Congressman Chaka Fattah (D-PA) represents one of the poorest congressional districts in the country. He said in a statement, "The impact of President Obama's visionary healthcare reform has already begun to make a positive impact for American families and in every sector of our society. The Supreme Court has said it can no longer be questioned as the law of the land. Now we in the Congress can move ahead to finish the job of providing comprehensive and affordable healthcare for all."
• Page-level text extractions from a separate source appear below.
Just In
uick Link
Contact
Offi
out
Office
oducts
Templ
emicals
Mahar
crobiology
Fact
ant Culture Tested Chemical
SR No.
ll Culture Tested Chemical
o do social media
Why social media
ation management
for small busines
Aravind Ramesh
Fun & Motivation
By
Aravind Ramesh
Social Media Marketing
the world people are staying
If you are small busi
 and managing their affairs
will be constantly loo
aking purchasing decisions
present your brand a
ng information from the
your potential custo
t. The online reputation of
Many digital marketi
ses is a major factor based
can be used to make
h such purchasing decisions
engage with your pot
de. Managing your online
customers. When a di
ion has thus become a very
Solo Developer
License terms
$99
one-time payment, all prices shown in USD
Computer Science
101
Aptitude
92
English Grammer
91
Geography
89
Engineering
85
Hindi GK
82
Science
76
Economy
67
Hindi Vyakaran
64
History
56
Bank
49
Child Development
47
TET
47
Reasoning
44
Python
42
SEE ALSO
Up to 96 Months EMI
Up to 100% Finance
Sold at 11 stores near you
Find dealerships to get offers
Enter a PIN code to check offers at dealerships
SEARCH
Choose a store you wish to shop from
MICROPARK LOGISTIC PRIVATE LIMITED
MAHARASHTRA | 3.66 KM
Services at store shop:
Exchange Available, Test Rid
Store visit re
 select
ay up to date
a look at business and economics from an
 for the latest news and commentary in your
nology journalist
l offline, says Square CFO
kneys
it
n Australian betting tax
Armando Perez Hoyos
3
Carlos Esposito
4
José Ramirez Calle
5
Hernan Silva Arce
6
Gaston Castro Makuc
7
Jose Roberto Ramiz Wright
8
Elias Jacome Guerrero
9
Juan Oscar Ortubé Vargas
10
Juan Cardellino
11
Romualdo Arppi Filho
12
"One of the things that the ruling does is just provide a lot more clarity and certainty for everyone . . . Having things in limbo is toxic to getting things done, said David Grande, a health policy researcher at the University of Pennsylvania. The Supreme Court decision "helps hospitals. It helps doctors. It helps patients know what the future is going to look like. That's a really important thing, to be able to plan for the future."
As implementation moves forward, it will be more difficult for Republicans to repeal portions of the law, he said. "The Republicans may try to nibble away at the margins of some of the provisions of the law," he said. "They've been doing that for the last year but the overall impact on the Affordable Care Act has been minimal."
Administrative changes that have been put on hold while awaiting the Supreme Court decision will now move forward, said Mark Pauly, a health economist at the University of Pennsylvania's Wharton School. "I think we're kind of back to where we started when health reform was passed.Now we have to see about moving ahead. This potential detour has been avoided."
One likely future political issue - the cost - may not emerge until full implementation of the bill in 2014. Pauly estimated the cost of expanding Medicaid and subsidizing lower-income people in the private market at $200 billion a year.
He said states would be "foolish" to turn down federal money for expansion of Medicaid.
Ezekiel Emanuel, a University of Pennsylvania bioethicist and former White House policy advisor, said an analysis by the president's Council of Economic Advisors found that most states would save money by expanding Medicaid. States now pay for the cost of poor, uninsured patients by compensating hospitals for uncovered care, among other things. The states "might, for ideological reasons, say no to expanding Medicaid," he said, "but from an economic standpoint, they should do it."
- Philadelphia Health Commissioner Donald F. Schwarz said that the court's ruling on Medicaid is of particular relevance in Pennsylvania because the state is paying the full cost of medical coverage for 70,000 people in one state program. They could be covered by the expanded Medicaid program in the reform law. The federal government would then foot all of their insurance bill.
"It is a good deal," Schwarz said. Still, he said, "I worry that politics, partisan politics, would stand in the way. I hope that it wouldn't. People in Pennsylvania historically have been smart about this and have been reasonable in helping [bring] about health insurance for all people."